> [Problem to solve]: Read through the records below and copy each line that uses the word "waarschijnlijk".

── Data provided ──

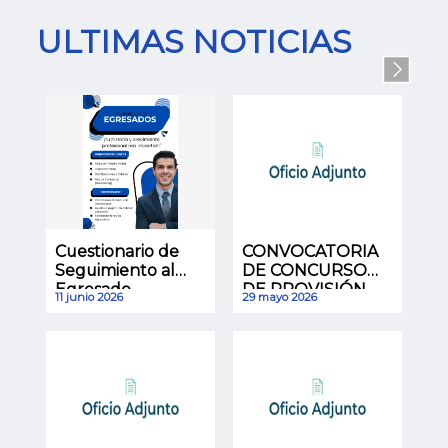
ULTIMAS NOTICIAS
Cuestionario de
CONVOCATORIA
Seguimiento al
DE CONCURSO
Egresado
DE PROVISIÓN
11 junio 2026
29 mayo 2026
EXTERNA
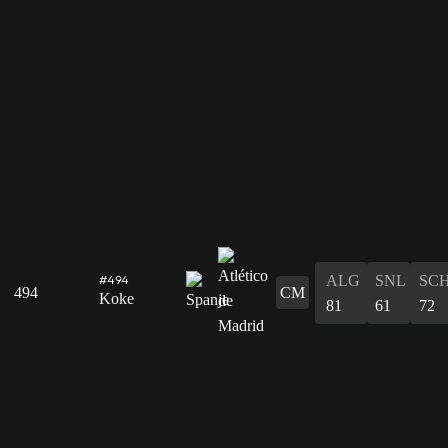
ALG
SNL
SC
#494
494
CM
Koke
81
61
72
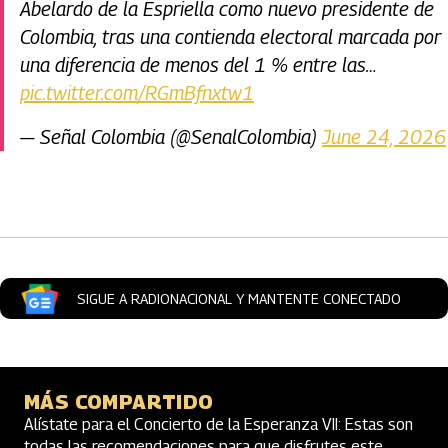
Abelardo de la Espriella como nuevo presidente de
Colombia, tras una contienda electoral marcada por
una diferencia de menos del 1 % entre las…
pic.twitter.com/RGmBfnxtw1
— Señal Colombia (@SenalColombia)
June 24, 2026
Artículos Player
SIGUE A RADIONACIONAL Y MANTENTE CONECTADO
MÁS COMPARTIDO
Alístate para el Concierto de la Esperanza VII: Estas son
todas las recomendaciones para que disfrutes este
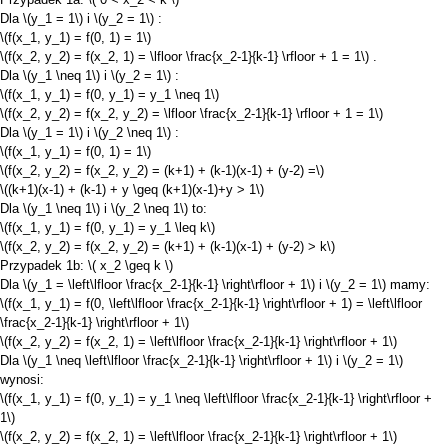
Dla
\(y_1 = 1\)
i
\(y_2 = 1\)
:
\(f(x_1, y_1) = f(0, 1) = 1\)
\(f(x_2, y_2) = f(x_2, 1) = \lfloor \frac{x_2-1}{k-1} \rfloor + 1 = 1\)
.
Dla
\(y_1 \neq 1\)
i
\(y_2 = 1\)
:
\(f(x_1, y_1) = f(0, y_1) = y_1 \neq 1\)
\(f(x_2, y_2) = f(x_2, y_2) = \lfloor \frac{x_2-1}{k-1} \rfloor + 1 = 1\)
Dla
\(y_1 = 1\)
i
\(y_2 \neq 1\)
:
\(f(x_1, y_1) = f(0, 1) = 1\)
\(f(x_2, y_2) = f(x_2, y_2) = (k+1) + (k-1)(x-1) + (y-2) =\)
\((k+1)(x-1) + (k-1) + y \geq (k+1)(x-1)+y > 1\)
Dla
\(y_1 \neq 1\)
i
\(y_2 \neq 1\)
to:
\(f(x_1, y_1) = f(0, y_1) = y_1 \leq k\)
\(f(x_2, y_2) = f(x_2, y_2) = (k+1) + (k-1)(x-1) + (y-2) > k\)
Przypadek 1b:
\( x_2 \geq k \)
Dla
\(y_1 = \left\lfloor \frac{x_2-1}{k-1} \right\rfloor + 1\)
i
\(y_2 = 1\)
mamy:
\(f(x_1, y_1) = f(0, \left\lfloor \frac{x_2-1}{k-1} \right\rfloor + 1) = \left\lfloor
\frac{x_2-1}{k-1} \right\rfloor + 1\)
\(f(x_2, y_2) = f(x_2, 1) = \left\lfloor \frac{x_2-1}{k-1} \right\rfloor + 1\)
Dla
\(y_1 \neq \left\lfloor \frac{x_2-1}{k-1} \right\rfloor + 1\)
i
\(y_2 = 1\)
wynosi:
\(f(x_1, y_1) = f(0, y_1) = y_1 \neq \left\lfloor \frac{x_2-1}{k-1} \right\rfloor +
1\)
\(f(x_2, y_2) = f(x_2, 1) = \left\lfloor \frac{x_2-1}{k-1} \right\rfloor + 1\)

───
── Data provided ──

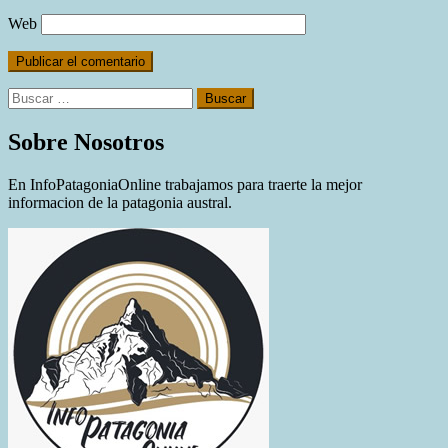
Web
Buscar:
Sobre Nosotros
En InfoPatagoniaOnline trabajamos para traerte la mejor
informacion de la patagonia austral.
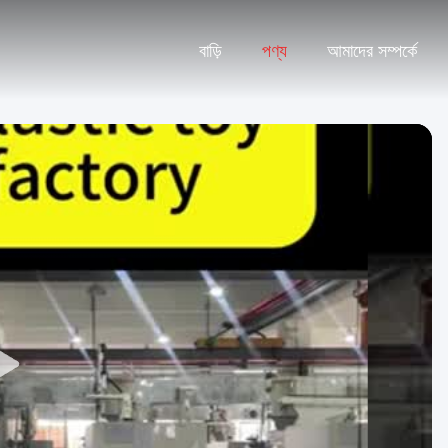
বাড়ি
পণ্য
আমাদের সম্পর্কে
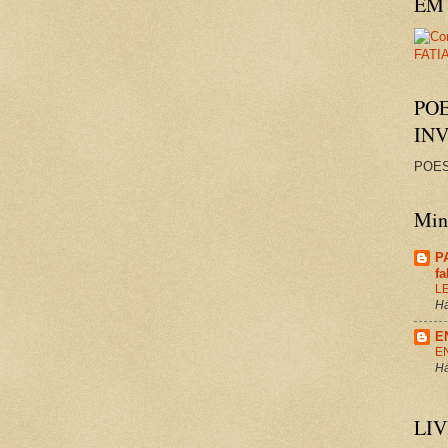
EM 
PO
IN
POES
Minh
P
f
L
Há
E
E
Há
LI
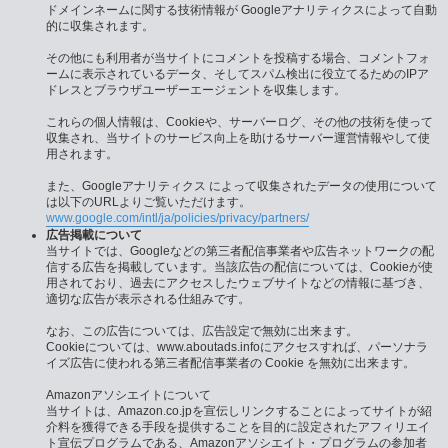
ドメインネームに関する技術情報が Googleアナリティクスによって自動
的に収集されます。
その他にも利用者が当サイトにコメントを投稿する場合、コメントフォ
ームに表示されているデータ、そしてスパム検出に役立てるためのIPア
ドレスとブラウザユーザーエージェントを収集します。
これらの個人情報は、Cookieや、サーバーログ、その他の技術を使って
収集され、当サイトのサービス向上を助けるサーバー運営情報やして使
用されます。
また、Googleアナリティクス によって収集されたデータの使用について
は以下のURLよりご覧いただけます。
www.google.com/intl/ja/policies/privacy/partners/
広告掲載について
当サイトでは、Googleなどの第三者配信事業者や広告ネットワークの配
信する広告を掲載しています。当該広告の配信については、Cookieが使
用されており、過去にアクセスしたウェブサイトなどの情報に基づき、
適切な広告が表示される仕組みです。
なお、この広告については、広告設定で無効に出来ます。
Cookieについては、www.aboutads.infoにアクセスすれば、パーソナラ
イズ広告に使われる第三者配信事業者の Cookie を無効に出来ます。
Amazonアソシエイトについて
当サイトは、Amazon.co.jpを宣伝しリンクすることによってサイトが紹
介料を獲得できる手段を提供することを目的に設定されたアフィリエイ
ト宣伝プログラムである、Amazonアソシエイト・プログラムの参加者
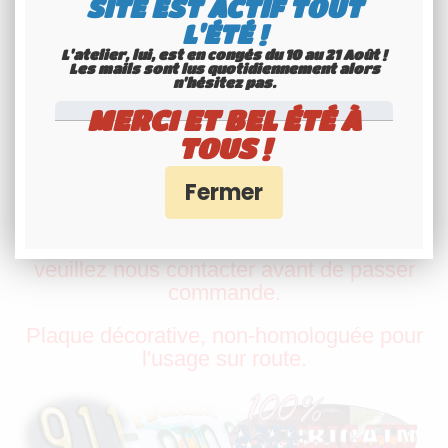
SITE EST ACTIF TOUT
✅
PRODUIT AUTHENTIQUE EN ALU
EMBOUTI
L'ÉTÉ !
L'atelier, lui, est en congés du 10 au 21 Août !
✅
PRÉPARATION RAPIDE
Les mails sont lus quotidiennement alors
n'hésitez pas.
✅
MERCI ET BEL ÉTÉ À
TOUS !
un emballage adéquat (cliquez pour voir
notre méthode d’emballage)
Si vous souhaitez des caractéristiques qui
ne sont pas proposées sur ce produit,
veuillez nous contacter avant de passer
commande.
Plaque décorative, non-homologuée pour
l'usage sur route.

───
── Data provided ──

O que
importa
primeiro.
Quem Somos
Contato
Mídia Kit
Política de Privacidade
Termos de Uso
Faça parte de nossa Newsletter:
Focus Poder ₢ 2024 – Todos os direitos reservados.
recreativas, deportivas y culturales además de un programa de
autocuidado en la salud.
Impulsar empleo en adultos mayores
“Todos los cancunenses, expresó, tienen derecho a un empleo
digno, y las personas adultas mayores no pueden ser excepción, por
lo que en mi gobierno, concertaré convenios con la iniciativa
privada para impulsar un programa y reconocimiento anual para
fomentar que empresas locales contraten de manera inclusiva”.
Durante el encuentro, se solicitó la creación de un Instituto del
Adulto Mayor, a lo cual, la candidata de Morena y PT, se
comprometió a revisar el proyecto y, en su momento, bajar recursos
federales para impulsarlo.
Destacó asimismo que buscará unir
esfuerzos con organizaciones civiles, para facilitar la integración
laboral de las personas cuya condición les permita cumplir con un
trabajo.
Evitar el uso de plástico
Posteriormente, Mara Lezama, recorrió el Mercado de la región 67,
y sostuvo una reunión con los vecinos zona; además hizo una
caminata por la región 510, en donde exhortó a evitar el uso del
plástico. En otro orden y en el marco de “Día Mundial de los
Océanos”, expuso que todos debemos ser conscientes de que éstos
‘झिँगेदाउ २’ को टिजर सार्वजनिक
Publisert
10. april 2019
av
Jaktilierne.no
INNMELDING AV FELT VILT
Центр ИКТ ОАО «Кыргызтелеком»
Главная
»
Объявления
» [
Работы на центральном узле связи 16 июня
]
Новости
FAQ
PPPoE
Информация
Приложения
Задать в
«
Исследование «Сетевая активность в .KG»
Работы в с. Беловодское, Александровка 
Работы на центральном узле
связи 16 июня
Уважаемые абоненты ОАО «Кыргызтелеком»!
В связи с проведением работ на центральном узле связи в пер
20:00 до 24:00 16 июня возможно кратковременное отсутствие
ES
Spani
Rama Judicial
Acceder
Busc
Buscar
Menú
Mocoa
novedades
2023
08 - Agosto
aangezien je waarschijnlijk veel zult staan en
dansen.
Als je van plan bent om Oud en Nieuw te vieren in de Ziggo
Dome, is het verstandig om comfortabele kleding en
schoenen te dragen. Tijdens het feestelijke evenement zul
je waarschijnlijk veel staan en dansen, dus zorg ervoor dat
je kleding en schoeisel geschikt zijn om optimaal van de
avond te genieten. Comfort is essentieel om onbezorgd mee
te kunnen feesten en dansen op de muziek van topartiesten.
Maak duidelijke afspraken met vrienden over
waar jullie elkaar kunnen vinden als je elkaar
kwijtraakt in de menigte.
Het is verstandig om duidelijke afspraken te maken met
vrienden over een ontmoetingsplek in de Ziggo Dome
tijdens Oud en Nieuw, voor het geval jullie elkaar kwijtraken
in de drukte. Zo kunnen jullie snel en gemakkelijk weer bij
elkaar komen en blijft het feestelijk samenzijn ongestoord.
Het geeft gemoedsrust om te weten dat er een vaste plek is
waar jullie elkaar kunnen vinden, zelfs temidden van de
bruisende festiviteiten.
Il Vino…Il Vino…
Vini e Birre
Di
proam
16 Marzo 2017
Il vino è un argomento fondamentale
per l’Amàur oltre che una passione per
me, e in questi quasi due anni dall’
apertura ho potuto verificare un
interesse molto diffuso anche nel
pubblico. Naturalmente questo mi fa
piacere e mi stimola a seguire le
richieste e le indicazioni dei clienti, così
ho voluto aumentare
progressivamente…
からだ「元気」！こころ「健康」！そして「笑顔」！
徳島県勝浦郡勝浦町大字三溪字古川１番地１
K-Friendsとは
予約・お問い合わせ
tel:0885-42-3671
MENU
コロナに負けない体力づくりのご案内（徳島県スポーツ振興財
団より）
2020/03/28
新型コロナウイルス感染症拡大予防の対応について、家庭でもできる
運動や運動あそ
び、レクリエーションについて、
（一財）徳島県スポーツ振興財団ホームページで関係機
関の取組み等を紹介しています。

───

> [Answer to this task]:
aangezien je waarschijnlijk veel zult staan en
je waarschijnlijk veel staan en dansen, dus zorg ervoor dat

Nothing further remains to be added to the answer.